Incidentally I used to have the make command aliased like so:

$ make && say -v 'good news' make complete || say -v 'bad news' make complete

This way, after a long make compile run, my computer would say "make complete" in a happy voice if the build was successful or a sad voice if the build failed.

two ways to create 10 text files

The {} operator will be expanded out by the shell,

$ echo HELLO{1,2,3}
HELLO1 HELLO2 HELLO3

You can use the .. operator to expand sequences, like so:
$ echo {1..10}
1 2 3 4 5 6 7 8 9 10

If you prefix some zeroes in there, it will zerofill:
$ echo {01..10}
01 02 03 04 05 06 07 08 09 10
$ echo {01..10}.txt
01.txt 02.txt 03.txt 04.txt 05.txt 06.txt 07.txt 08.txt 09.txt 10.txt

So the command to create 10 empty text files is:

$ touch {01..10}.txt

Another way to do it is to use the seq command (which does not appear to be bundled with BSD OS's like OS X).

seq prints out numbers in a sequence.

$ seq 1 3
1
2
3

seq accepts many options. One of those is the -f flag, which will take a string to format the number according to C printf() format, like so:

$ seq -f "%02g.txt" 1 3
01.txt
02.txt
03.txt

It's fairly straightforward to pipe this output through xargs to turn it into a list of arguments for touch:

$ seq -f "%02g.txt" 1 10 | xargs touch

Monday, February 23, 2009

Fun application of tr

Lately youtube has been shutting down utilities that let you download videos easily.

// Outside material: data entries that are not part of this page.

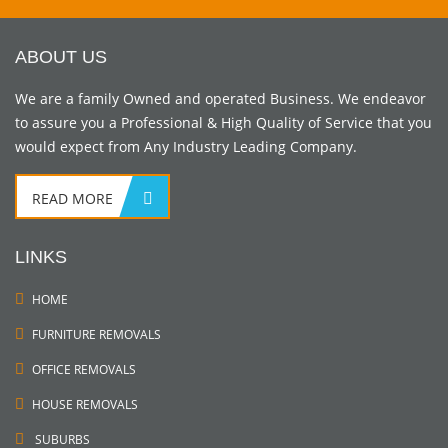
ABOUT US
We are a family Owned and operated Business. We endeavor
to assure you a Professional & High Quality of Service that you
would expect from Any Industry Leading Company.
READ MORE
LINKS
HOME
FURNITURE REMOVALS
OFFICE REMOVALS
HOUSE REMOVALS
SUBURBS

So, what I've been doing is using the LiveHTTPHeaders plugin to Firefox to just copy out whatever .flv file it's requesting. However, this always copies out an extra line break which messes up the shell.

To filter out line breaks from the clipboard (OS X only):

pbpaste | tr -d '\n' | pbcopy

Friday, February 20, 2009

Wednesday, February 18, 2009

XOR swap algorithm

There is a way to swap two variables without needing a swap variable. It's called the XOR swap algorithm.

X := X XOR Y
Y := X XOR Y
X := X XOR Y

This allows you to swap two columns in a table if you can't alter the table to add a column temporarily to swap them. I'm not sure how mysql handles user variables in update statements.

Shell braces

most shells with expand braces with commas, like so:

$ echo file{1,2,a}
file1 file2 filea

You can even nest them:

$ echo file{1,2,3{1,2}}
file1 file2 file31 file32

There are several cool uses for this trick.

The first to copy a file to itself plus .bak:

cp /path/to/somefile{,.bak}

You can also combine this with backtick to version a file with a date:

cp /path/to/somefile{,-`date -I`}

Tuesday, February 17, 2009

ssh-copy-id

If you use ssh keys to achieve a higher level of security (or more likely, achieve passwordless logins), you are used to having to copy your public key from one server to another, very likely using some completely insecure method.

use instead ssh-copy-id, which will prompt you to log in to the remote machine one last time using your existing login and will copy your public key into the correct file securely using ssh.